→ **INFORMATION**:
--*--

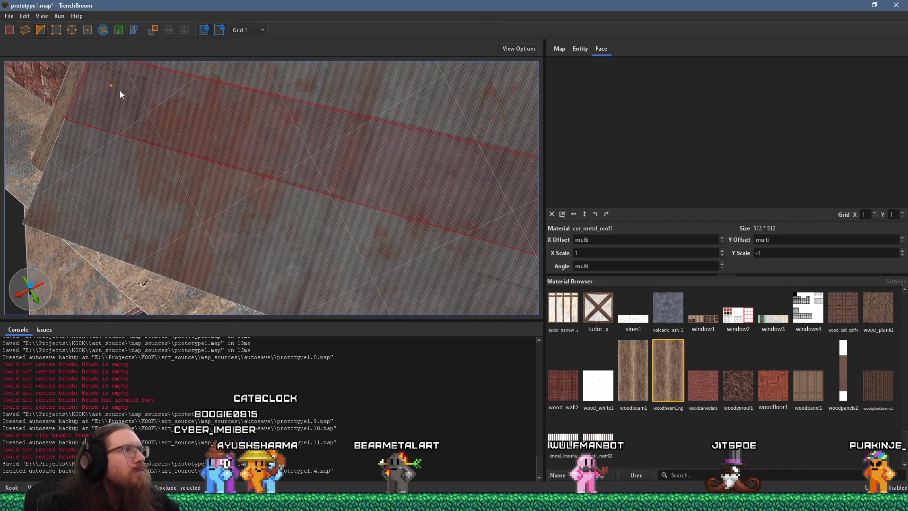
click(369, 139)
click(359, 174)
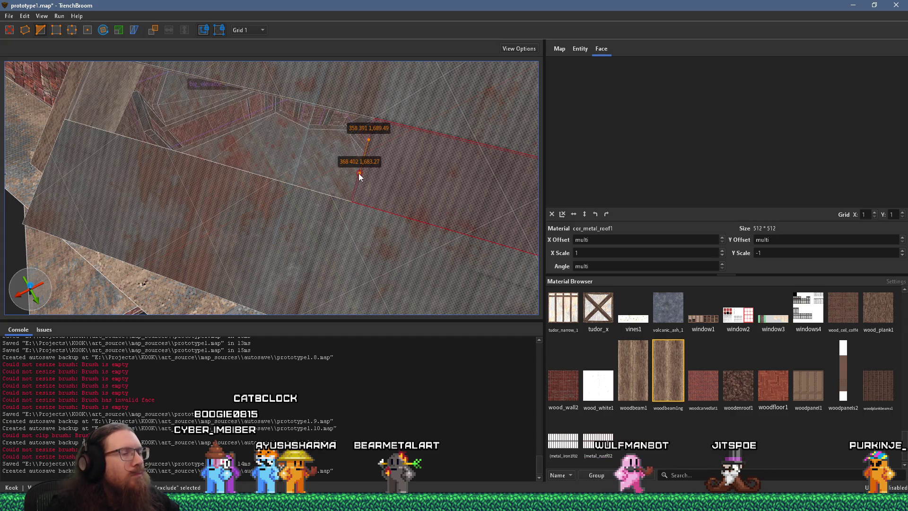
key(Return)
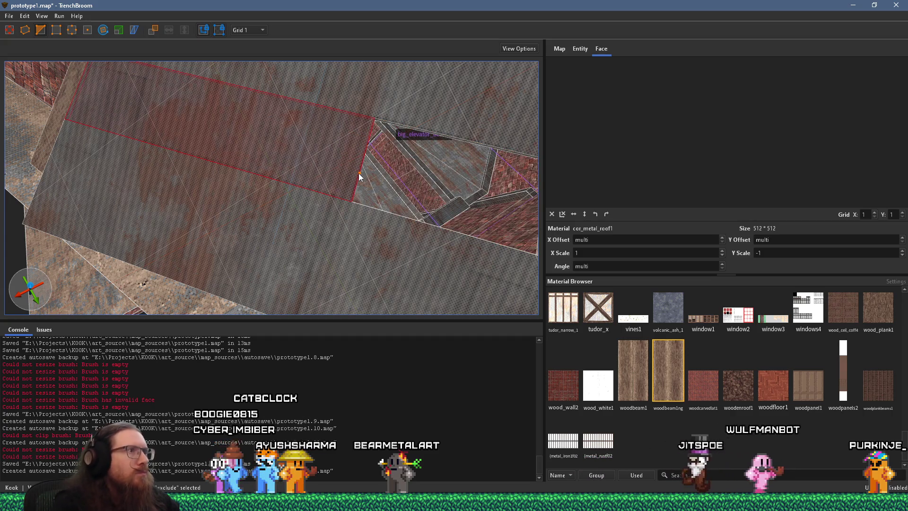
scroll(293, 192, up, 3)
scroll(308, 211, up, 2)
scroll(310, 213, down, 4)
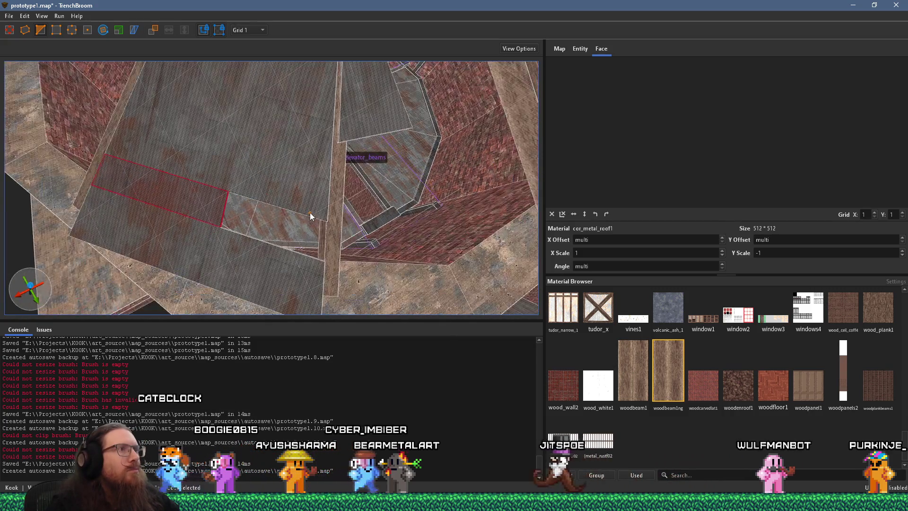
key(Escape)
key(Escape)
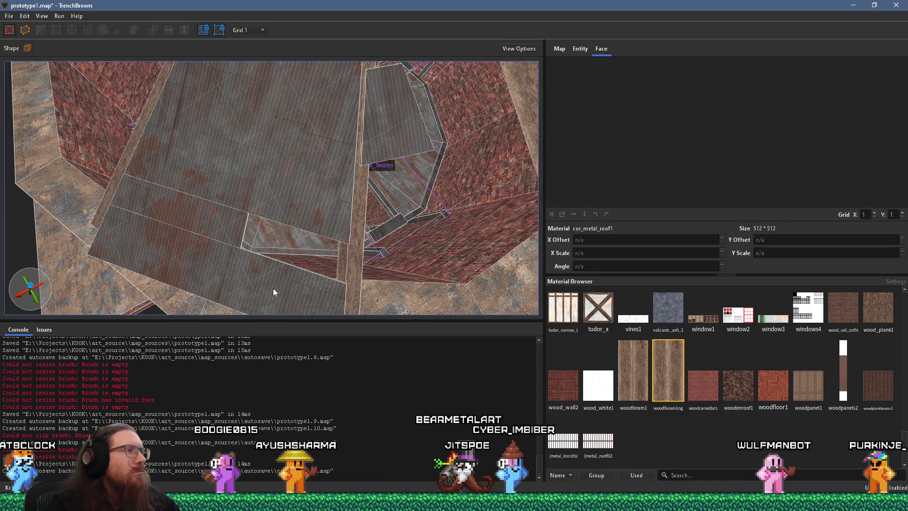
Step: Clip a second metal roof brush the same way to trim its overhang
scroll(269, 271, up, 3)
scroll(372, 204, up, 3)
scroll(359, 209, up, 4)
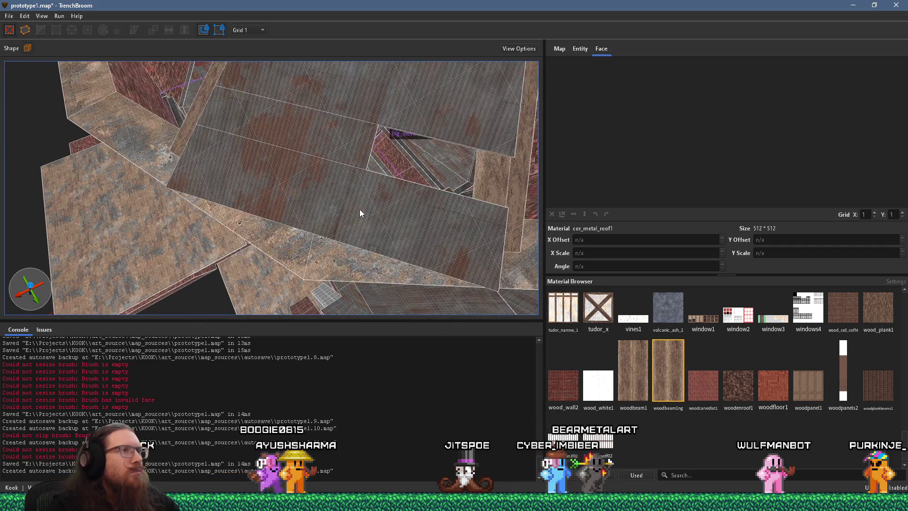
click(384, 198)
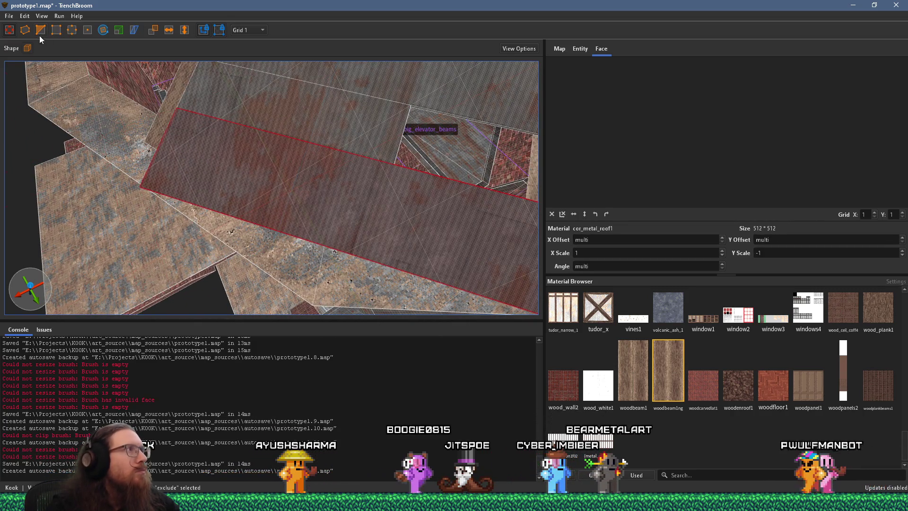
click(40, 30)
click(380, 166)
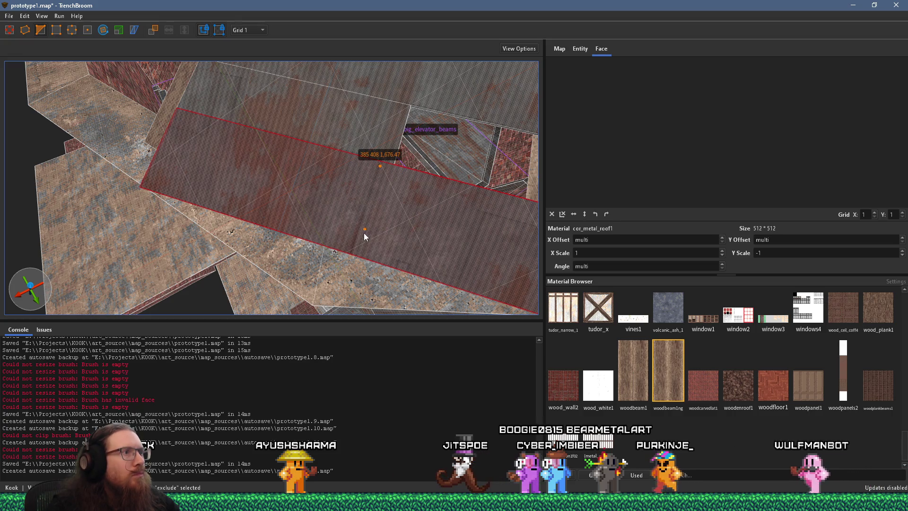
click(354, 249)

--*--

→ **TASK DESCRIPTION**: Only lines with the word "click" are needed. Copy them from the preceding records.

→ **RESPONSE AREA**:
click(369, 139)
click(359, 174)
click(384, 198)
click(40, 30)
click(380, 166)
click(354, 249)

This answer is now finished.